[Collected data]
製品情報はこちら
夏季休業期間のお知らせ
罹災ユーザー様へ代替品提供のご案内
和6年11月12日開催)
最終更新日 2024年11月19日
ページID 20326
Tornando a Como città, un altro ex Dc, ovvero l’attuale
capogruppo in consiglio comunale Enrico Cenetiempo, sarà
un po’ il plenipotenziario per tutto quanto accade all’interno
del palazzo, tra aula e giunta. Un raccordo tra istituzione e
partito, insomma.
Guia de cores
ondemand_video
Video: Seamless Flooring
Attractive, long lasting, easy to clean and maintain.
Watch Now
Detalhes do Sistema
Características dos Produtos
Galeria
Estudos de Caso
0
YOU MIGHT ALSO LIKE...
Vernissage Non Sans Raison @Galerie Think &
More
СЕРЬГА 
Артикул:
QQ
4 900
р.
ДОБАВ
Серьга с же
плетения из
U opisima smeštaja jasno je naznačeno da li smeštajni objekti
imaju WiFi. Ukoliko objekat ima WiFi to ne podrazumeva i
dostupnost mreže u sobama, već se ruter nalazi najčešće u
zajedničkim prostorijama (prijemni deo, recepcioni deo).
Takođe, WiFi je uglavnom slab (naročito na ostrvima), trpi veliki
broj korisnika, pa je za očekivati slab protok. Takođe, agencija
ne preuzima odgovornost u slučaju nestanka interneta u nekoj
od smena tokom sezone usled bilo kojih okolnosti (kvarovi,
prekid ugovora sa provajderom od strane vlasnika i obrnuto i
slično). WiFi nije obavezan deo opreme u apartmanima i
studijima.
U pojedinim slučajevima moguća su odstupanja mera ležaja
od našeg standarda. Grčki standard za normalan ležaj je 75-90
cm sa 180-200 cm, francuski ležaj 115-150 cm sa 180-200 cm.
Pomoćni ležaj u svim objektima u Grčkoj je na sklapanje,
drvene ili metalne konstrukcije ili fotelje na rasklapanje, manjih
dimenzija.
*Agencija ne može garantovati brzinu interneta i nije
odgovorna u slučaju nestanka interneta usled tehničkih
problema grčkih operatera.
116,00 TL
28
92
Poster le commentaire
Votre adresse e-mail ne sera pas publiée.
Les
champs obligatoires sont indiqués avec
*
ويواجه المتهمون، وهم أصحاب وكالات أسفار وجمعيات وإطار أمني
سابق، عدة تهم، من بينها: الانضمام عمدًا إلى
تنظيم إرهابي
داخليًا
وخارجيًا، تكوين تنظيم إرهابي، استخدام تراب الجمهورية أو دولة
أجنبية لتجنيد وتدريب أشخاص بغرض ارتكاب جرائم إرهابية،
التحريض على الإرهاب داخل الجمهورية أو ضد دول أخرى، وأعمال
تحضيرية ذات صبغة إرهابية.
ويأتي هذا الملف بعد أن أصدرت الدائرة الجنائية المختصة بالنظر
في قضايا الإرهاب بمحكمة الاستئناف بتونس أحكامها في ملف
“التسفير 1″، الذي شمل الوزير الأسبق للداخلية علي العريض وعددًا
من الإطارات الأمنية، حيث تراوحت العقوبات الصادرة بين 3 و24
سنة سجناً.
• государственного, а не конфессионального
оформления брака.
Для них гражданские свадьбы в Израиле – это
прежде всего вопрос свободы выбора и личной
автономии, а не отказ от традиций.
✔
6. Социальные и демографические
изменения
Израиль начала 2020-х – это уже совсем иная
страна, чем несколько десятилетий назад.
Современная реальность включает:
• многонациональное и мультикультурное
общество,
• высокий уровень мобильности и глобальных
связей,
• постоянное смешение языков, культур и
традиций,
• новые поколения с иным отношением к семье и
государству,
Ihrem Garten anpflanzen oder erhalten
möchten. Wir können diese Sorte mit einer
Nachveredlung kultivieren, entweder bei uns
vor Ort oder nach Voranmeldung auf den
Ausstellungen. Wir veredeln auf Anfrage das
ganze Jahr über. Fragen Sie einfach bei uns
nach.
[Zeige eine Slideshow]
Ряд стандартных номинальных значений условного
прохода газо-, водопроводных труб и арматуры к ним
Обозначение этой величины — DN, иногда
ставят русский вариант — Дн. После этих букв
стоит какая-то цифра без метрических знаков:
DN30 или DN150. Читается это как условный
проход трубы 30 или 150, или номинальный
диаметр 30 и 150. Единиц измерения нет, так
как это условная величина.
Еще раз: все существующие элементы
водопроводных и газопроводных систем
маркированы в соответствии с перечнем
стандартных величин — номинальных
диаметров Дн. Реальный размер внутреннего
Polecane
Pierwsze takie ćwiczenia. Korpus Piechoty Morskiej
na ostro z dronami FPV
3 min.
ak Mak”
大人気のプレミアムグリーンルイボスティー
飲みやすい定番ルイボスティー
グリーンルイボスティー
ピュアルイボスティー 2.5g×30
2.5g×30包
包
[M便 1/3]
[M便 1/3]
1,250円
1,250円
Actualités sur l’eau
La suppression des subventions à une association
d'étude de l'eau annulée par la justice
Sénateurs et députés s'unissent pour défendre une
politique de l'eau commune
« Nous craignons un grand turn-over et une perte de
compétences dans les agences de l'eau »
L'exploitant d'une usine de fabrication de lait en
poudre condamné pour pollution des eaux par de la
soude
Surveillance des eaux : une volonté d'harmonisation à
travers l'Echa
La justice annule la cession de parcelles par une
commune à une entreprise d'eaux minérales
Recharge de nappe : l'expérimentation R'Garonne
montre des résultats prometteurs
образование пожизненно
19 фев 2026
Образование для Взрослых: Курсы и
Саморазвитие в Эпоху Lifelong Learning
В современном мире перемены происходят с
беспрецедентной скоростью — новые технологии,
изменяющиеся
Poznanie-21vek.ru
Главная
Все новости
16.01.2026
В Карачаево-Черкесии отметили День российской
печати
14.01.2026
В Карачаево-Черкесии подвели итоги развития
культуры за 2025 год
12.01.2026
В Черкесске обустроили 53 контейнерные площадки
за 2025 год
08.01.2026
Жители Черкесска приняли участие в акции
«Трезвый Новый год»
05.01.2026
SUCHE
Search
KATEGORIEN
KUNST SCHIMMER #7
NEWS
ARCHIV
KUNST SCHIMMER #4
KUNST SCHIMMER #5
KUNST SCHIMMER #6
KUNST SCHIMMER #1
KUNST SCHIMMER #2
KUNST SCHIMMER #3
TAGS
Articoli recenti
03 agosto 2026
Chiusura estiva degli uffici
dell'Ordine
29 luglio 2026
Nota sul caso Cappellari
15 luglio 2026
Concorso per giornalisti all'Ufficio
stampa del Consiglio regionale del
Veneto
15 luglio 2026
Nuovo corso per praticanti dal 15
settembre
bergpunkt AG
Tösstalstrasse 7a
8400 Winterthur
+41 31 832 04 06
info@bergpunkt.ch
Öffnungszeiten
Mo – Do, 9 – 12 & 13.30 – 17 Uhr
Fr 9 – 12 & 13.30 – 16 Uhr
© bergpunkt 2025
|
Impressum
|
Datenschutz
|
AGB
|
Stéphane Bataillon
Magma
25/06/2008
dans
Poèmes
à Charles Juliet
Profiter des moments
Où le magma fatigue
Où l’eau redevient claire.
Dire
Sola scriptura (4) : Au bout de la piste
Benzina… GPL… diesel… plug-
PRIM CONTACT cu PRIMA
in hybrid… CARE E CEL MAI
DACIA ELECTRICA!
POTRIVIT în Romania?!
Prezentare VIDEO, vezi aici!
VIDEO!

* Problem statement: The lines to copy run from the start of the records above through the line holding "od smena tokom"; give them exactly, both ends included, and nothing else.

* Reply to the task:
製品情報はこちら
夏季休業期間のお知らせ
罹災ユーザー様へ代替品提供のご案内
和6年11月12日開催)
最終更新日 2024年11月19日
ページID 20326
Tornando a Como città, un altro ex Dc, ovvero l’attuale
capogruppo in consiglio comunale Enrico Cenetiempo, sarà
un po’ il plenipotenziario per tutto quanto accade all’interno
del palazzo, tra aula e giunta. Un raccordo tra istituzione e
partito, insomma.
Guia de cores
ondemand_video
Video: Seamless Flooring
Attractive, long lasting, easy to clean and maintain.
Watch Now
Detalhes do Sistema
Características dos Produtos
Galeria
Estudos de Caso
0
YOU MIGHT ALSO LIKE...
Vernissage Non Sans Raison @Galerie Think &
More
СЕРЬГА 
Артикул:
QQ
4 900
р.
ДОБАВ
Серьга с же
плетения из
U opisima smeštaja jasno je naznačeno da li smeštajni objekti
imaju WiFi. Ukoliko objekat ima WiFi to ne podrazumeva i
dostupnost mreže u sobama, već se ruter nalazi najčešće u
zajedničkim prostorijama (prijemni deo, recepcioni deo).
Takođe, WiFi je uglavnom slab (naročito na ostrvima), trpi veliki
broj korisnika, pa je za očekivati slab protok. Takođe, agencija
ne preuzima odgovornost u slučaju nestanka interneta u nekoj
od smena tokom sezone usled bilo kojih okolnosti (kvarovi,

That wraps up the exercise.